I first met Dr. Goodall back in November of 2008. She has been involved with the U.S. Wolf Refuge ever since. She is a world renown primatologist. But her life's work has now gone well beyond just saving endangered primates. Her mission today is to make the world a better place for all animals, humans and their environments.
My fight for wolves has been dramatically overshadowed by her fight for all the many environmental and social injustices that exist all over the world. Her involvement in the wolf controversy has been invaluable. She is well aware of the travesties being lodged against wolves all across the world and has spoken out against them many times. The injustices against wolves in the U.S. is worse than anywhere. This frustrates us both because of our inability to do much about it except to keep fighting. Our mutual mission is to get our government officials to recognize the verifiable science and to ignore the political pressures from wealthy and powerful special interests. If we could get our legislators to do this many of our problems would not exist.
Jane is 82 years old and has been a strong animal activist all her life. She started the Jane Goodall Institute (janegoodall.org). She now travels the world spreading her message to everyone from refugee camps in the middle east to leaders of the world's most powerful nations. She has been in over 200 countries. She travels over 300 days out of every year. She never gets to stay in any one place for more than a couple of weeks. She was bestowed the title of "The United Nations World Ambassador of Peace." She was given the "Citizen of the World" award. One of her close friends was Nelson Mandela. Since meeting her and getting to know her I compare her to people like Mother Teresa and Mahatma Gandhi.

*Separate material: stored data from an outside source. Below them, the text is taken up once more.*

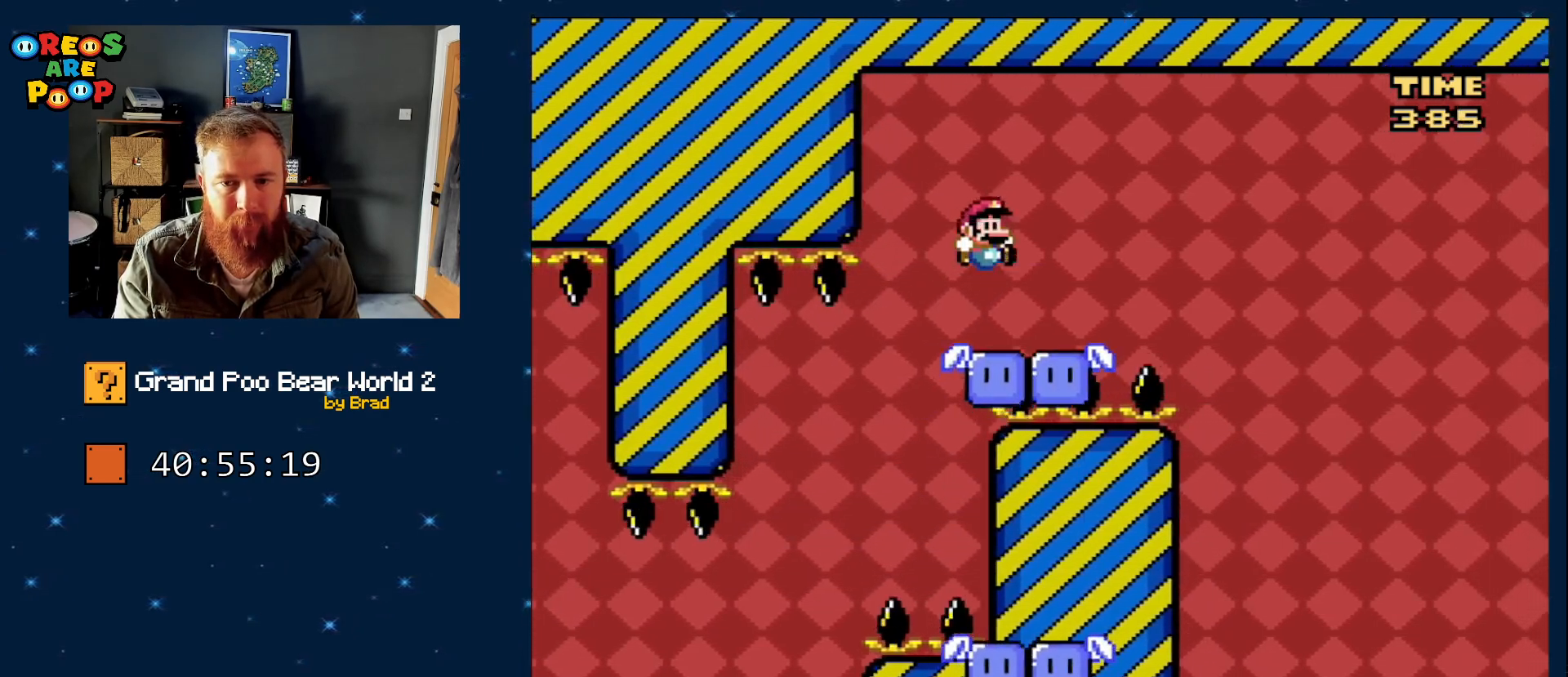
{"dt_ms": 500, "buttons": ["A", "X", "DPAD_RIGHT"], "events": [[67, "Y", "up"], [117, "DPAD_RIGHT", "down"], [117, "X", "down"], [333, "A", "down"]]}
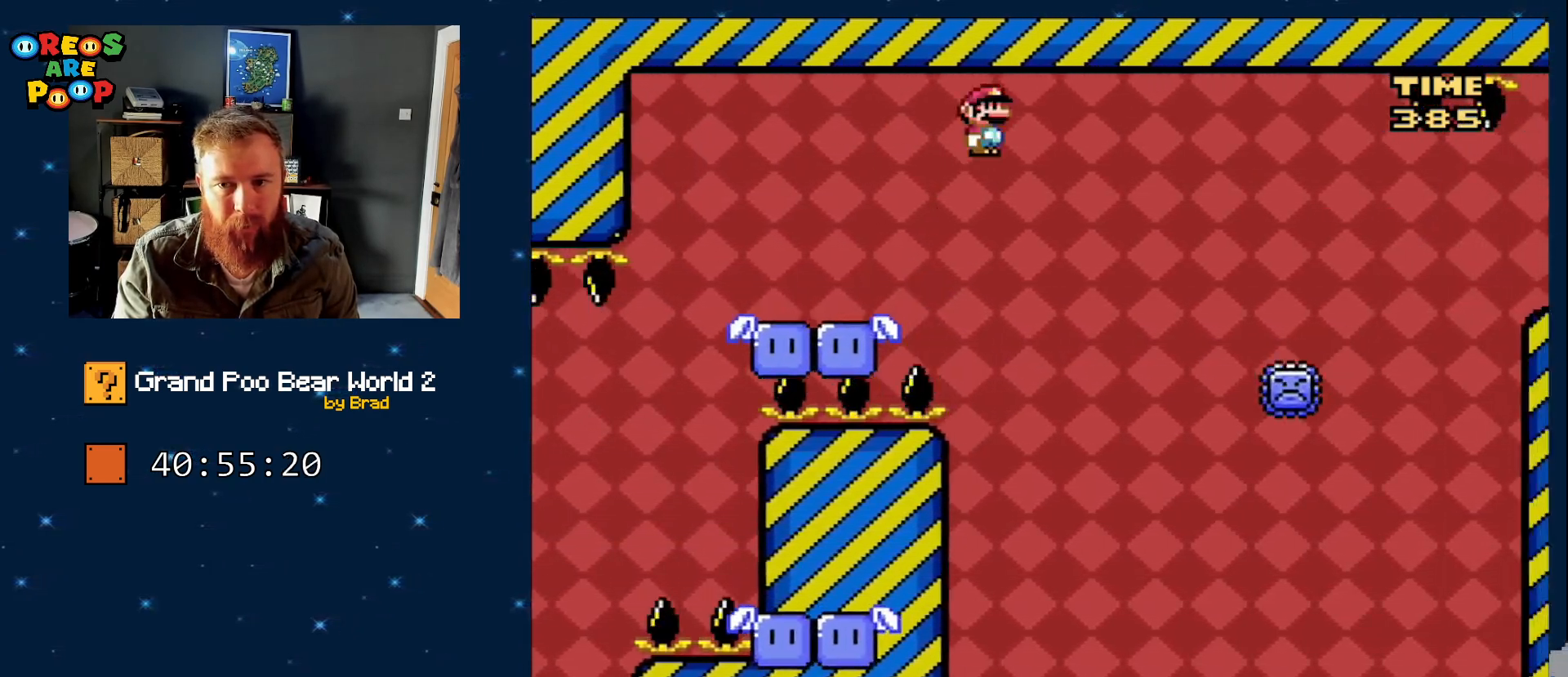
{"dt_ms": 500, "buttons": ["A", "X", "DPAD_RIGHT"], "events": [[117, "A", "up"], [467, "A", "down"]]}
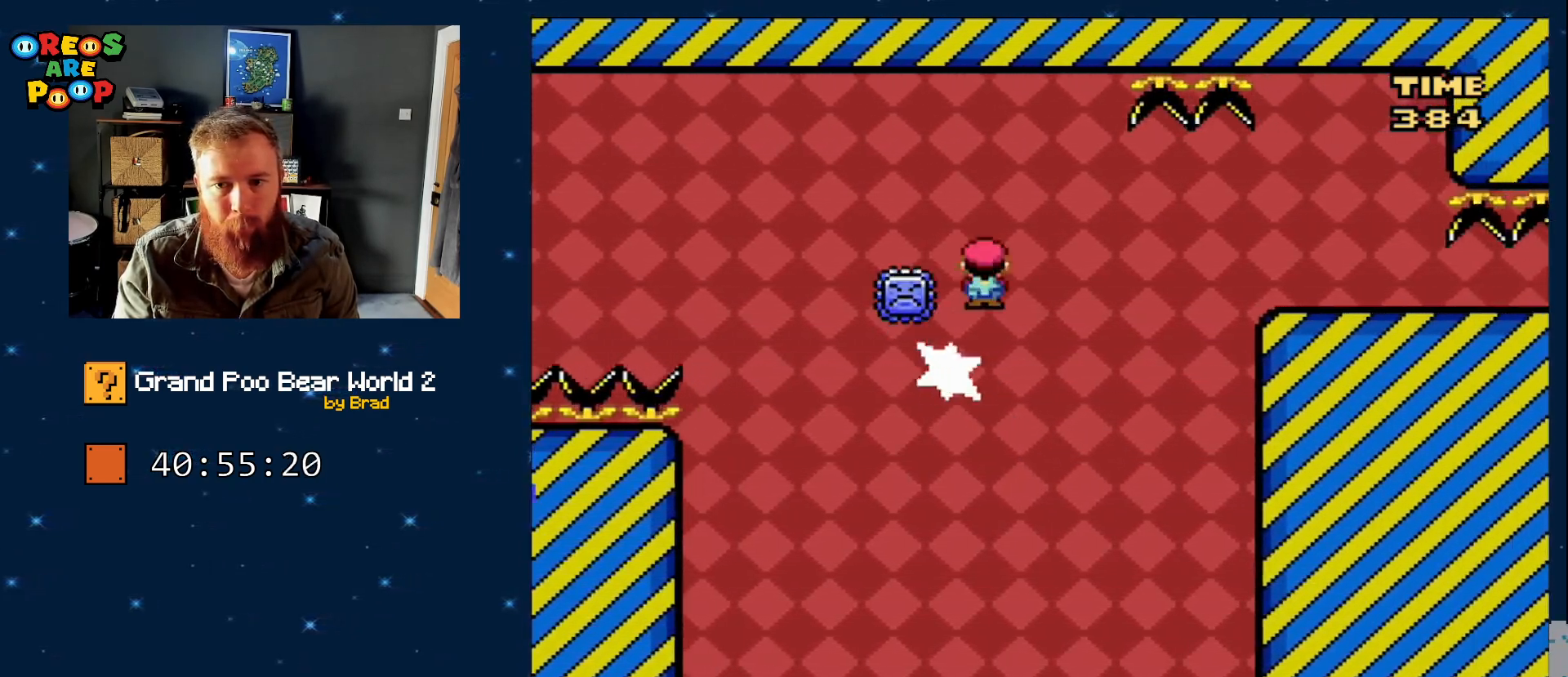
{"dt_ms": 500, "buttons": ["A", "X", "DPAD_RIGHT"], "events": [[117, "A", "up"], [267, "A", "down"]]}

It is unreal for me to even be a part of her life but to be her friend is surreal. In the years that we have known each other Jane has been a true motivational force for me. The powerful forces that are opposed to correcting many of today's environmental/ecological problems often cause me to become disillusioned and frustrated. I often turn to Jane for the reassurance and inspiration to carry on. Our mutual mantra is "Don't Quit."
Much of Dr. Goodall's work involves an organization that is part of the Jane Goodall Institute (janegoodall.org) called Roots & Shoots (rootsandshoots.org). This is a global youth-led community action program comprised of thousands of young people in over 130 countries with over 150,000 members. For those who feel that today's youth is lacking in many areas, get involved with Roots & Shoots. It will show you that they are a wondrous group and they deserve all our efforts to give them a world better than the one of today. Merlin - Jane's grandson - has spent several weeks here at the U.S. Wolf Refuge doing tedious and arduous volunteer work. He lives in Tanzania, Africa and is truly a remarkable young man. He graduated high school at the top of his class, is a world-class soccer player and is quite worldly. His sister Angel has volunteered at another CA wildlife facility.
I was blessed when I first met her and her close assistant Mary Lewis. I consider them both to be dear friends and I think they feel the same about me. These are two of the most wonderful people on this planet. We met in San Francisco and together we attended an event at the Oakland Zoo where Jane was the featured speaker. We felt a special connection immediately which has galvanized us together in our fight against many of today's many environmental, ecological and social problems. For me sharing the successes and failures of this fight has brought us even closer together.
Dr. Goodall will be at the Wildlife Conservation Network Expo in San Francisco this year. This will be held on October 14, 2017 at the Mission Bay Conference Center San Francisco, CA. The U.S. Wolf Refuge has attended this event for at least 7 years.